On this occasion, however, she brought along the city’s top lawyer, Corporation Counsel Zachary Carter, a move that made the already hostile dynamic even more so.
The hearing before the Oversight and Investigations Committee quickly entered the toxic zone.
“NYCHA has a chairwoman whose credibility has sustained irreversible damage,” Committee Chairman Ritchie Torres (D-Bronx) said in his opening remarks.
Though the hearing was called to address the heating debacle, during four hours of questioning it inevitably revisited a sore spot that has left Council members skeptical about pretty much anything Olatoye has to say.
During a Dec. 5 Council hearing on NYCHA’s longstanding failure to perform required lead paint inspections, Olatoye stated under oath that 4,200 inspections performed in 2016 had been completed by NYCHA workers with federally required certification.
But the city Department of Investigation soon after discovered that only a handful of NYCHA workers had the correct certification and that most, if not all, of the inspections were likely performed by untrained workers.

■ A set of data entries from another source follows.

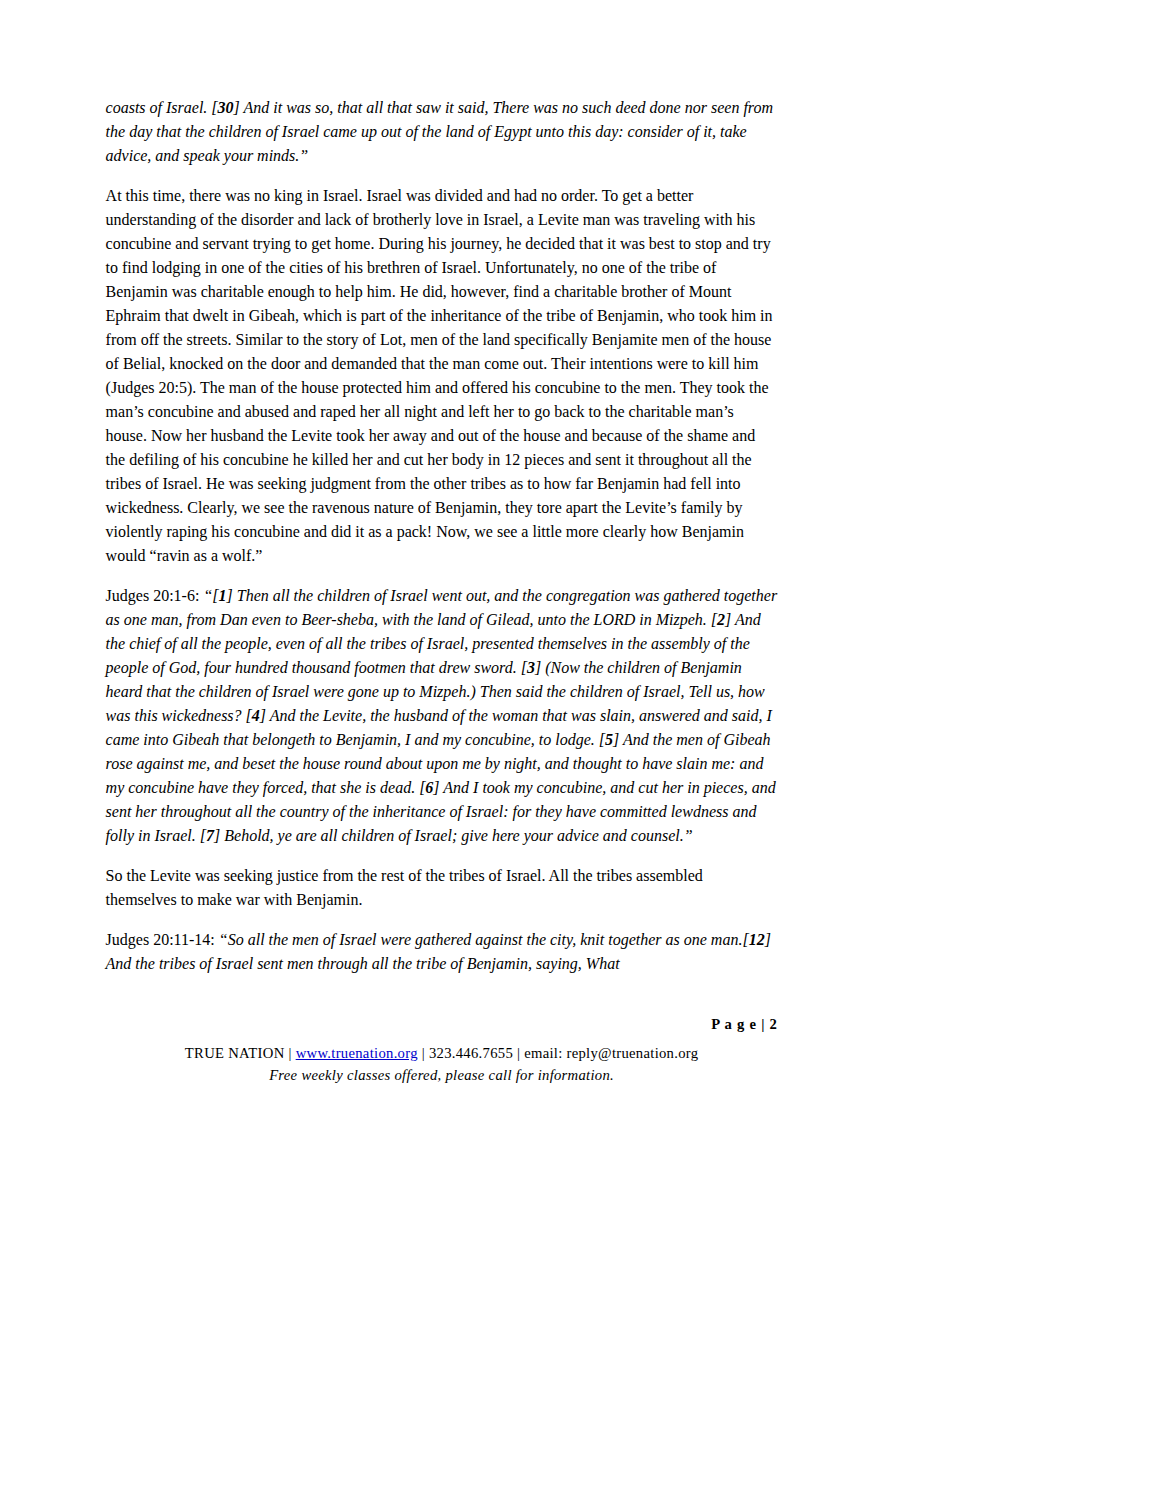coasts of Israel. [30] And it was so, that all that saw it said, There was no such deed done nor seen from the day that the children of Israel came up out of the land of Egypt unto this day: consider of it, take advice, and speak your minds.”
At this time, there was no king in Israel. Israel was divided and had no order. To get a better understanding of the disorder and lack of brotherly love in Israel, a Levite man was traveling with his concubine and servant trying to get home. During his journey, he decided that it was best to stop and try to find lodging in one of the cities of his brethren of Israel. Unfortunately, no one of the tribe of Benjamin was charitable enough to help him. He did, however, find a charitable brother of Mount Ephraim that dwelt in Gibeah, which is part of the inheritance of the tribe of Benjamin, who took him in from off the streets. Similar to the story of Lot, men of the land specifically Benjamite men of the house of Belial, knocked on the door and demanded that the man come out. Their intentions were to kill him (Judges 20:5). The man of the house protected him and offered his concubine to the men. They took the man’s concubine and abused and raped her all night and left her to go back to the charitable man’s house. Now her husband the Levite took her away and out of the house and because of the shame and the defiling of his concubine he killed her and cut her body in 12 pieces and sent it throughout all the tribes of Israel. He was seeking judgment from the other tribes as to how far Benjamin had fell into wickedness. Clearly, we see the ravenous nature of Benjamin, they tore apart the Levite’s family by violently raping his concubine and did it as a pack! Now, we see a little more clearly how Benjamin would “ravin as a wolf.”
Judges 20:1-6: “[1] Then all the children of Israel went out, and the congregation was gathered together as one man, from Dan even to Beer-sheba, with the land of Gilead, unto the LORD in Mizpeh. [2] And the chief of all the people, even of all the tribes of Israel, presented themselves in the assembly of the people of God, four hundred thousand footmen that drew sword. [3] (Now the children of Benjamin heard that the children of Israel were gone up to Mizpeh.) Then said the children of Israel, Tell us, how was this wickedness? [4] And the Levite, the husband of the woman that was slain, answered and said, I came into Gibeah that belongeth to Benjamin, I and my concubine, to lodge. [5] And the men of Gibeah rose against me, and beset the house round about upon me by night, and thought to have slain me: and my concubine have they forced, that she is dead. [6] And I took my concubine, and cut her in pieces, and sent her throughout all the country of the inheritance of Israel: for they have committed lewdness and folly in Israel. [7] Behold, ye are all children of Israel; give here your advice and counsel.”
So the Levite was seeking justice from the rest of the tribes of Israel. All the tribes assembled themselves to make war with Benjamin.
Judges 20:11-14: “So all the men of Israel were gathered against the city, knit together as one man.[12] And the tribes of Israel sent men through all the tribe of Benjamin, saying, What
P a g e | 2
TRUE NATION | www.truenation.org | 323.446.7655 | email: reply@truenation.org
Free weekly classes offered, please call for information.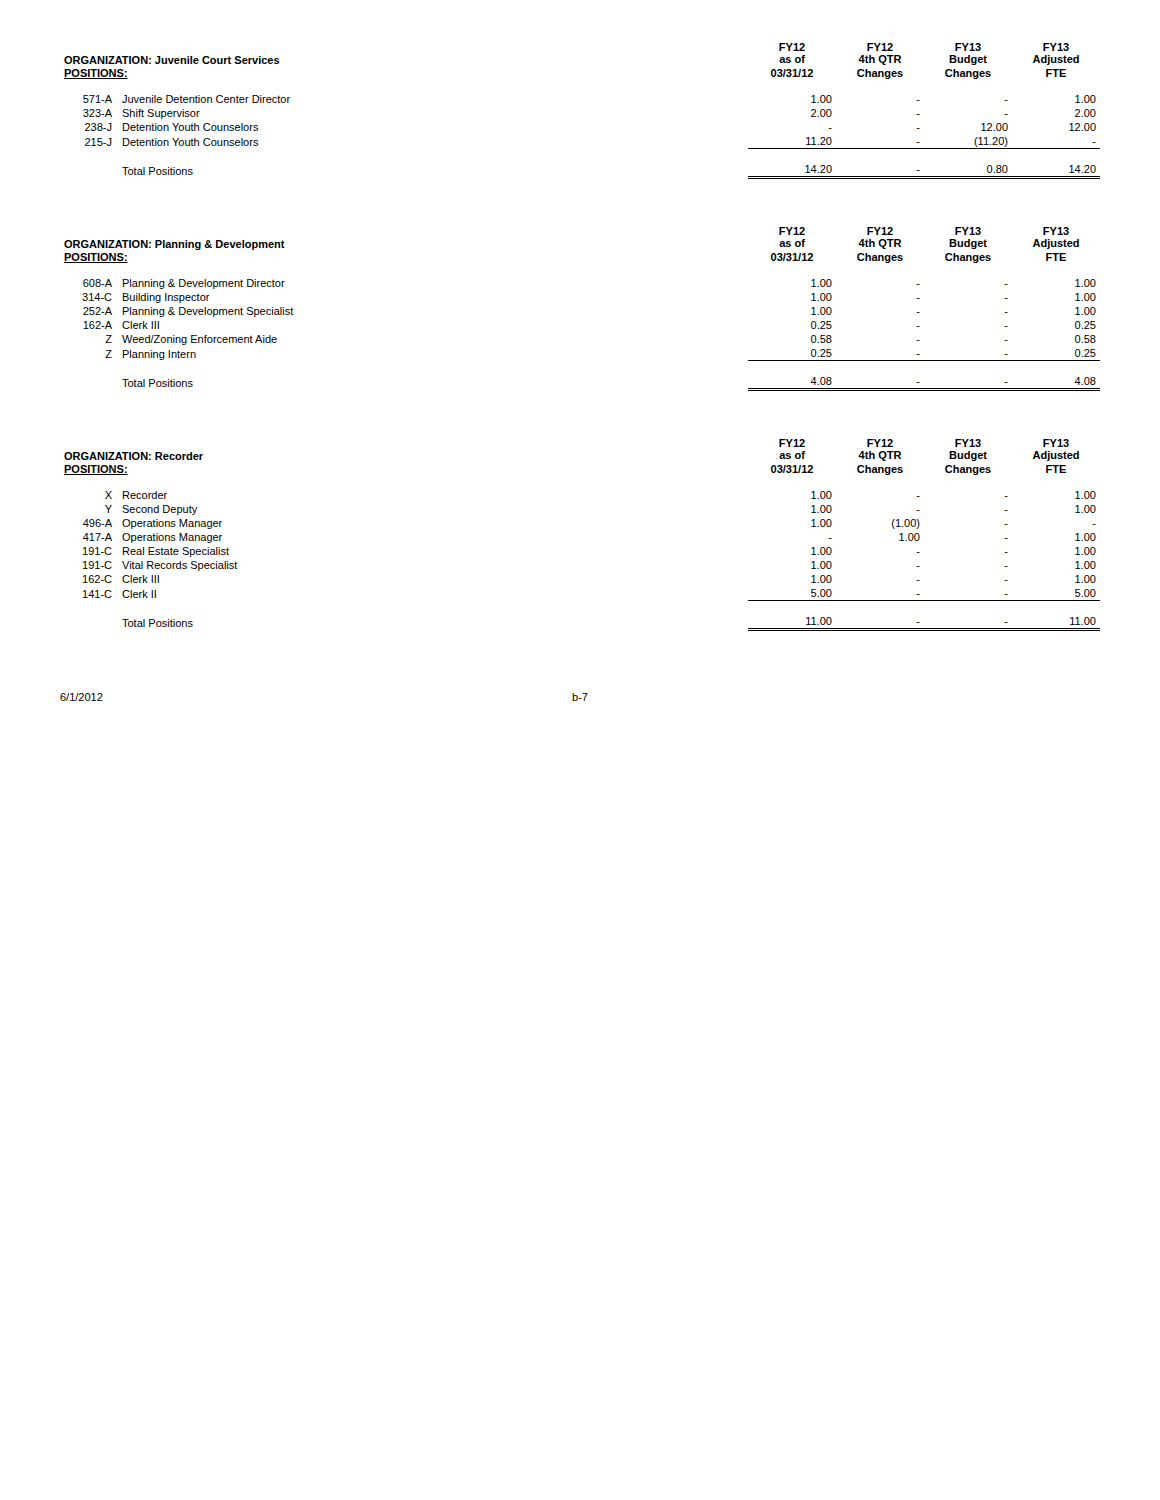| ORGANIZATION: Juvenile Court Services | FY12 as of | FY12 4th QTR | FY13 Budget | FY13 Adjusted |
| POSITIONS: | 03/31/12 | Changes | Changes | FTE |
| 571-A | Juvenile Detention Center Director | 1.00 | - | - | 1.00 |
| 323-A | Shift Supervisor | 2.00 | - | - | 2.00 |
| 238-J | Detention Youth Counselors | - | - | 12.00 | 12.00 |
| 215-J | Detention Youth Counselors | 11.20 | - | (11.20) | - |
| | Total Positions | 14.20 | - | 0.80 | 14.20 |
| ORGANIZATION: Planning & Development | FY12 as of | FY12 4th QTR | FY13 Budget | FY13 Adjusted |
| POSITIONS: | 03/31/12 | Changes | Changes | FTE |
| 608-A | Planning & Development Director | 1.00 | - | - | 1.00 |
| 314-C | Building Inspector | 1.00 | - | - | 1.00 |
| 252-A | Planning & Development Specialist | 1.00 | - | - | 1.00 |
| 162-A | Clerk III | 0.25 | - | - | 0.25 |
| Z | Weed/Zoning Enforcement Aide | 0.58 | - | - | 0.58 |
| Z | Planning Intern | 0.25 | - | - | 0.25 |
| | Total Positions | 4.08 | - | - | 4.08 |
| ORGANIZATION: Recorder | FY12 as of | FY12 4th QTR | FY13 Budget | FY13 Adjusted |
| POSITIONS: | 03/31/12 | Changes | Changes | FTE |
| X | Recorder | 1.00 | - | - | 1.00 |
| Y | Second Deputy | 1.00 | - | - | 1.00 |
| 496-A | Operations Manager | 1.00 | (1.00) | - | - |
| 417-A | Operations Manager | - | 1.00 | - | 1.00 |
| 191-C | Real Estate Specialist | 1.00 | - | - | 1.00 |
| 191-C | Vital Records Specialist | 1.00 | - | - | 1.00 |
| 162-C | Clerk III | 1.00 | - | - | 1.00 |
| 141-C | Clerk II | 5.00 | - | - | 5.00 |
| | Total Positions | 11.00 | - | - | 11.00 |
6/1/2012
b-7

On Tuesday she insisted she never intended to mislead the Council, but she wouldn’t say if any staff member who gave her bad information had been disciplined.
Asked to explain what happened, she replied, “Are we having conversations about the integrity of our data? Absolutely.”
As the questioning grew more intense, Carter — who’d remained silent during the heating system testimony — stepped forward to intervene for Olatoye.
He insisted in a terse exchange that Olatoye had responded adequately, stating, “It may not be the answer you want to hear, but she did answer the question.”
Asked by Speaker Corey Johnson about why he was there, Carter claimed there was “no specific focus, just that fact that this is an important issue.”
Carter has never attended any other Council hearing on NYCHA in the last four years.
After the hearing, he would not explain to the Daily News why he chose to show up for this one.
At one point during the hearing, Johnson asked Olatoye to apologize, stating, “Just say you’re sorry that it’s gotten to this point.”
She declined, and she often deferred to subordinates to answer questions.
Before it was over, she’d conceded that since Oct. 1, more than 320,000 tenants have experienced heat outages so far this winter and that five separate disconnected data systems track NYCHA’s heat system.
Olatoye did try to offer a measure of contrition.
“Even with significant preparation, NYCHA’s infrastructure and dedicated staff were no match for the historic weather in early January,” she said.
But tenants frequently interrupted with catcalls and boos, especially when a NYCHA official promised to “follow up” later on questions they didn’t answer.
“Everything is follow-up with you guys,” a tenant shouted.